Every week, CIO Journal offers a glimpse into the mind of the CEO, whose view of technology is shaped by stories in management journals, general interest magazines and, of course, in-flight publications
Books Bill Gates loved in 2018. The Microsoft Corp. co-founder’s annual roundup of top reads is a mixture of Silicon Valley standards, including “21 Lessons for the 21st Century,” by favored futurist Yuval Noah Hararii, “Bad Blood,” the WSJ reporter John Carreyrou’s look at the rise and fall of Theranos, and “The Headspace Guide to Meditation and Mindfulness,” by Andy Puddicombe, the voice of the Valley’s favorite mindulness app, and their favorite Brit … after Jony Ive.

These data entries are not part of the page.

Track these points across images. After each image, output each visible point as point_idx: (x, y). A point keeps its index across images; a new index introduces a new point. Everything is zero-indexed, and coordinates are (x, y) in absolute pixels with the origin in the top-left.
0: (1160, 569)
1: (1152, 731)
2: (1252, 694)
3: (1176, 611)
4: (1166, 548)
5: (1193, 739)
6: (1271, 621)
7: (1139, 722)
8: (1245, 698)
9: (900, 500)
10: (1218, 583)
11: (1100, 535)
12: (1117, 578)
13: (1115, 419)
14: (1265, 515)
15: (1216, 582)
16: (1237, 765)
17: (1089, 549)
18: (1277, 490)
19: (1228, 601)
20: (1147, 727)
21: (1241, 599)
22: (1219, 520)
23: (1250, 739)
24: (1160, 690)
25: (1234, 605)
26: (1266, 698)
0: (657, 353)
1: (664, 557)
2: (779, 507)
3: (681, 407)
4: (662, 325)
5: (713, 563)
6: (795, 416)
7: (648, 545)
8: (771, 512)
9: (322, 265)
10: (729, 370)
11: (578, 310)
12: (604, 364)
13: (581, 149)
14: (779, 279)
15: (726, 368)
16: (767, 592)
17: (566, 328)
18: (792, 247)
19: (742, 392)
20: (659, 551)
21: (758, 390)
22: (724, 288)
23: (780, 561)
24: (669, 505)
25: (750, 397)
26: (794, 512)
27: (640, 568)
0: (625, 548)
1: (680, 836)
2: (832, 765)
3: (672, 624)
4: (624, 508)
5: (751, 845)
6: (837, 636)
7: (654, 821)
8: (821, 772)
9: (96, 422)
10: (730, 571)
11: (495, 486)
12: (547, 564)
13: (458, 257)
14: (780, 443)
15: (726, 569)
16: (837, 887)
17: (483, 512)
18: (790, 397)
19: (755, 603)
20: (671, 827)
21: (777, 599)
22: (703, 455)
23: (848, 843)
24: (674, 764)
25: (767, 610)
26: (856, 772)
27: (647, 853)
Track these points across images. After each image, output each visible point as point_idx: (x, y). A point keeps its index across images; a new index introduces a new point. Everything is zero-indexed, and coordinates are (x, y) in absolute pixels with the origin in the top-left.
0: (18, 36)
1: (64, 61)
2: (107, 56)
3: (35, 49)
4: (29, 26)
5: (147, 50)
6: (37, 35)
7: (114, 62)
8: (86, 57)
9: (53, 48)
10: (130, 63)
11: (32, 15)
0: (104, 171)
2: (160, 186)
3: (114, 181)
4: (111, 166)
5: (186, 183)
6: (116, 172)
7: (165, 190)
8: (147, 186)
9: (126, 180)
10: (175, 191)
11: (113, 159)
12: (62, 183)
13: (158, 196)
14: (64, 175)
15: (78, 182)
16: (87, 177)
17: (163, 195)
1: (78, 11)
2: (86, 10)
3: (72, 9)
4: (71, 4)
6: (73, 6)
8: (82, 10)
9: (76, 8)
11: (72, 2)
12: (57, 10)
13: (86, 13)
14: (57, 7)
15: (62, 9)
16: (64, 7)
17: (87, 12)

Startups are no longer cool? Stephen Harrison, a writer at the Atlantic and part-time MBA student, says startups have lost their “it” factor among the youthfully ambitious. “When I check on my peers’ start-up proposals after a few weeks, I often find that their ideas have been abandoned, and that my classmates are focused on their steady corporate jobs,” he writes. If he’s right, expect repercussions. “An economy dominated by older incumbent firms may be less likely to achieve consistently strong rates of growth.”
“You’ve Got Mail” and internet nostalgia. Consider this: Once upon a time Hollywood made a film where people looked forward to getting emails and “the worst-case scenario of meeting someone online is that they just happen to be someone whose corporate ideologies you disagree with.” Buzzfeed’s Scaachi Koul explicates the 1998 rom-com currently on endless repeat this holiday season.